Timbers hold off Sounders 3-2 to advance
ANNE M. PETERSON
Nov. 08, 2013
PORTLAND, Ore. (AP) — The semifinal victory over the rival Seattle Sounders was barely over when Portland Timbers supporters started chanting "Beat Salt Lake!"
Making their first trip to the playoffs, the Timbers held off the late-charging Sounders 3-2 Thursday night to advance to Major League Soccer's Western Conference final.
The Timbers, who won the semifinal series against the rival Sounders 5-3 on aggregate, will face Real Salt Lake in the first of the two-leg conference final on Sunday in Salt Lake. RSL defeated the two-time defending MLS Cup champion Los Angeles Galaxy 2-0 Thursday night to win the series 2-1 on aggregate.
"Now we're locked in," Timbers midfielder Will Johnson said. "We're in the zone."
The victory extended Portland's winning streak at Jeld-Wen Field to 16 games. The Timbers went 11-1-5 at home in the regular season with their lone loss on March 9 to Montreal. They had an MLS record 11 shutouts at home this season.
Portland pressured Seattle goalkeeper Michael Gspurning from the start. Rodney Wallace booted a shot that went just wide in the third minute, and Darlington Nagbe came close but went wide again in the 15th.
Portland broke through when Johnson converted a penalty kick in the 29th minute to go up 1-0.
Diego Valeri, who had appeared to injure his shin when he was fouled hard by Seattle defender Marc Burch, came back a few minutes later to score from a seemingly impossible angle just before the break. Valeri, who blew kisses to the crowd after his goal, was Portland's top scorer this season with 10 goals and 13 assists.
"We were hoping to get out of the first half at 0-0," Seattle coach Sigi Schmid said. "That one coming right before halftime, the goal right before halftime, the goal right after halftime, is what killed us at the end of the day.

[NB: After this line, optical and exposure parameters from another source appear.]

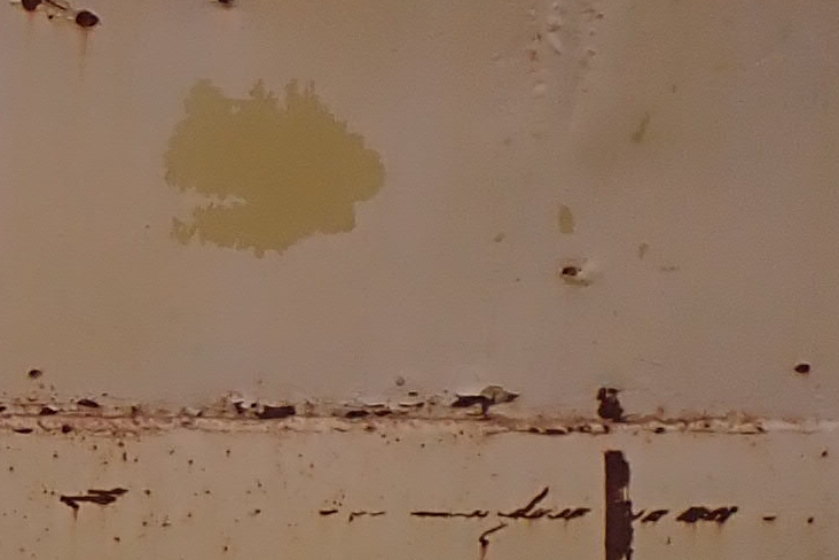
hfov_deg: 9.0
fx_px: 5034
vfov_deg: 6.4
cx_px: -748
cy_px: 449
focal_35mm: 216
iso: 100
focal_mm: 6.83
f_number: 3.5
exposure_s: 1/500
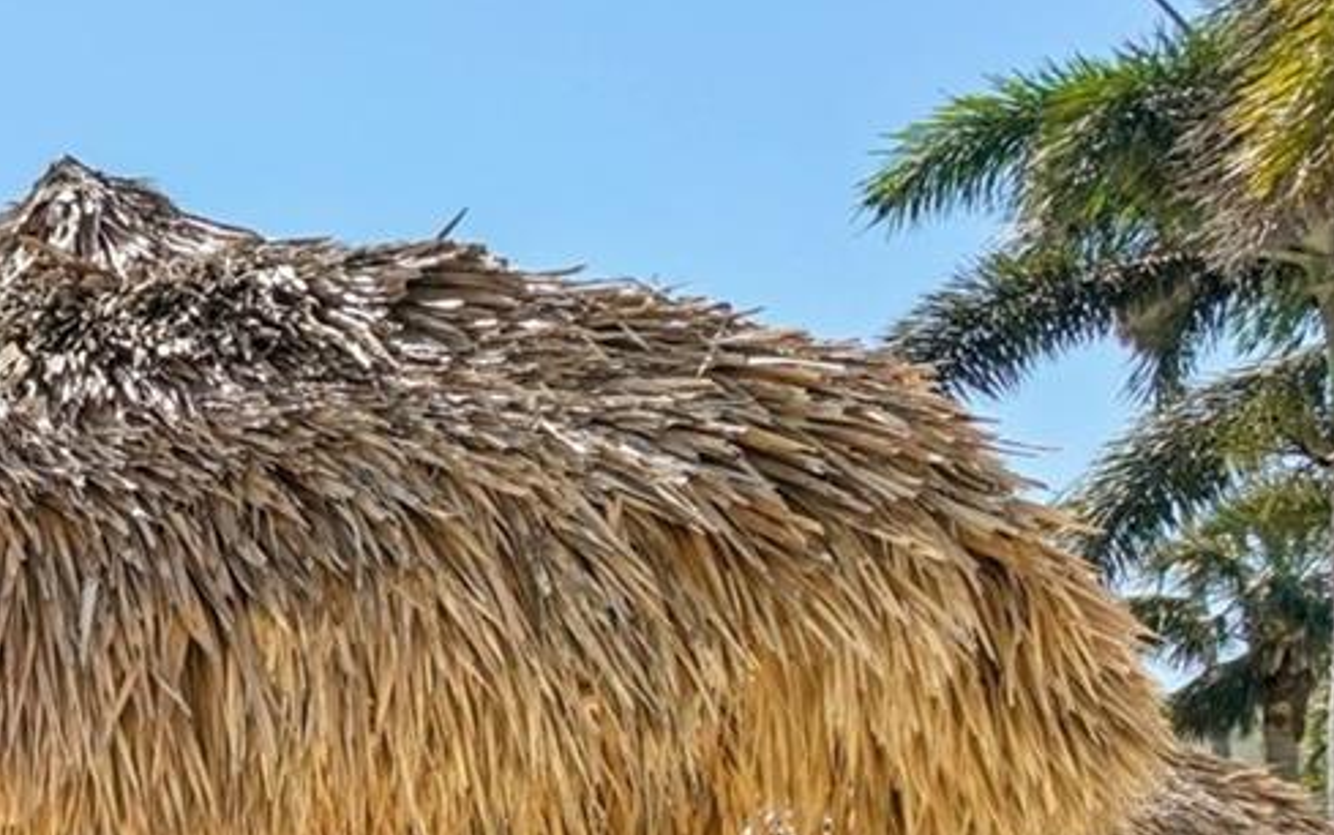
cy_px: 1182
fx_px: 1818
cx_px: -791
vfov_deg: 22.2
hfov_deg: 25.9
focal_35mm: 50
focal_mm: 10
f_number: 8
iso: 400
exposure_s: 1/2500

For the first 45 minutes, hats off to them, they were much better than us."
Futty Danso added a header for Portland in the 47th minute. The Sounders put up a fight, and DeAndre Yedlin's goal in the 74th minute avoided the shutout. Eddie Johnson added another three minutes later to close the gap.

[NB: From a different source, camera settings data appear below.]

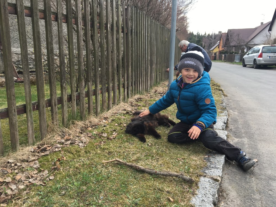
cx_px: 138
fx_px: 231
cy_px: 104
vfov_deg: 48.2
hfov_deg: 61.7
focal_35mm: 29
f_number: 2.2
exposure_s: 1/250
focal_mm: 4.15
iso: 25
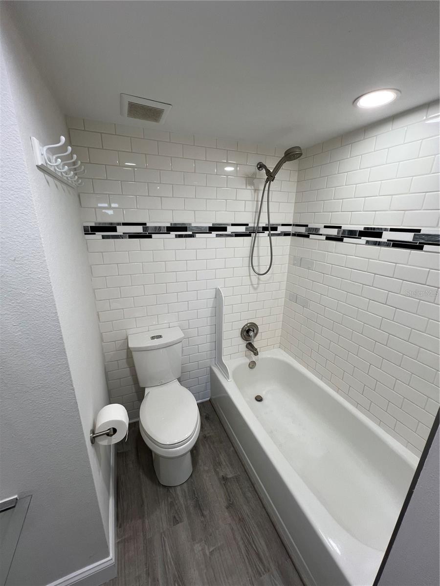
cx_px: 220
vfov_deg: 106.2
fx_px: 220
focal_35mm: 13
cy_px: 293
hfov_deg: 89.9
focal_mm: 1.57
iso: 64
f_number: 1.8
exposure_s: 1/120
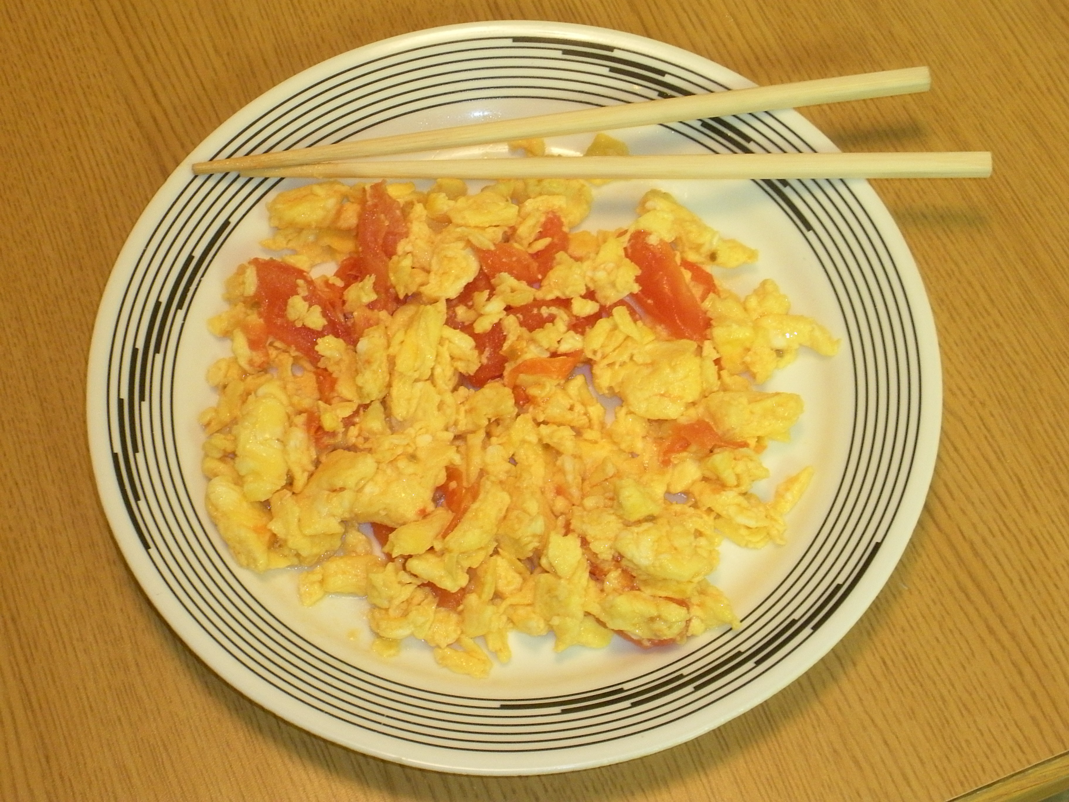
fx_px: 1976
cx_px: 534
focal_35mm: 64
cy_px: 401
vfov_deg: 22.9
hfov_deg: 30.3
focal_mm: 11.2
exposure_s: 1/13.8
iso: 400
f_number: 4.6
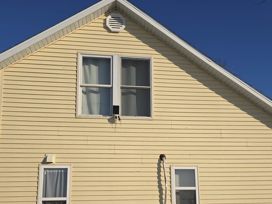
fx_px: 275
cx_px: 138
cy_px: 150
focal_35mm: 35
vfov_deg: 39.7
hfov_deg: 52.6
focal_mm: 6.3
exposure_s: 1/1794
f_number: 1.7
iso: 12
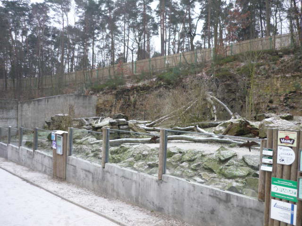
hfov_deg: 55.4
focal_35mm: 33
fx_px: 288
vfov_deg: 42.9
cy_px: 113
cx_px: 151
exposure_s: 1/30
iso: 125
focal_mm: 5.5
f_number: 2.8
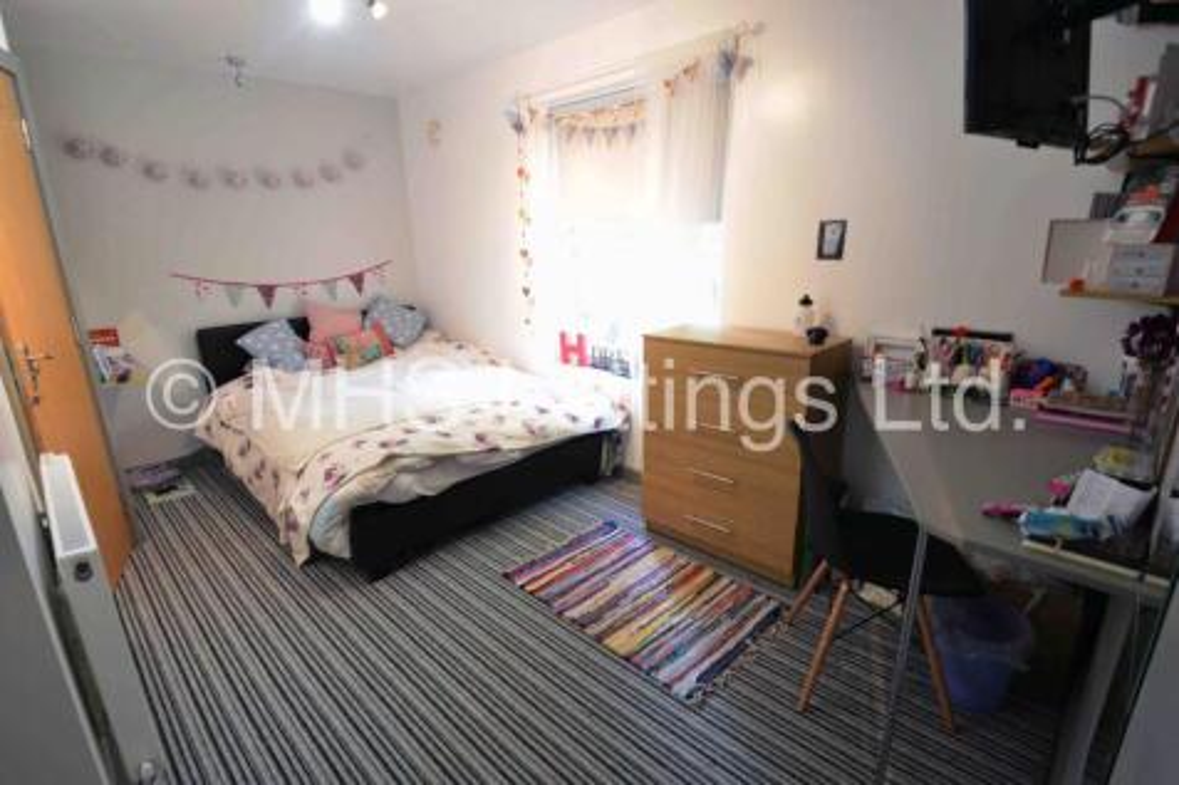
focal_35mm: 16
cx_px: 590
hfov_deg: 95.0
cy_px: 392
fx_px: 540
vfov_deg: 72.0
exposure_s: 1/6
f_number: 8
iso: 1000
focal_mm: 11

The Sounders have been to the playoffs in each of the last five seasons. The Timbers, who joined MLS in 2011, are making their first trip.
"We're getting closer," Portland coach Caleb Porter said. "And this team genuinely believes we have a realistic shot at this."
The intense rivalry between the two clubs dates to 1975 when both were part of the North American Soccer league. For nearly a decade the teams have battled with the Vancouver Whitecaps for the supporter-created Cascadia Cup.
While it was sweet to defeat the Sounders, Johnson said the Timbers didn't pay much attention to the hype.
"To us, it was just another team that was in our way of getting to the next round," Johnson said.
In the opening game on Saturday in Seattle, Ryan Johnson flicked in a header early in the first half and Nagbe added a goal in the second for the Timbers. Osvaldo Alonso scored late for the Sounders, who needed to win Thursday by at least two goals to become the fourth team to accomplish the comeback since the league went to the two-leg, aggregate-goal format for its conference semifinals in 2003.
Seattle was without forward Lamar Neagle due to yellow card accumulations, but Yedlin started despite an ankle injury and forward Obafemi Martins was listed as a reserve after struggling with a groin injury.
The Timbers finished the regular season in first place in the Western Conference at 14-5-15 overall. Their 23-point improvement from last season is the biggest turnaround in MLS history.
The Sounders, who were 15-12-7, defeated the Colorado Rapids in the knockout round to advance to the semifinals.
Schmid said he was aware that some Seattle supporters were calling for a coaching change.
"I don't want to walk away. I know there's probably people out there that would like me to walk away," he said. "I think there's a good base of talent, there's a good base of people we can work with next year, but there's improvements, and there's changes we have to make."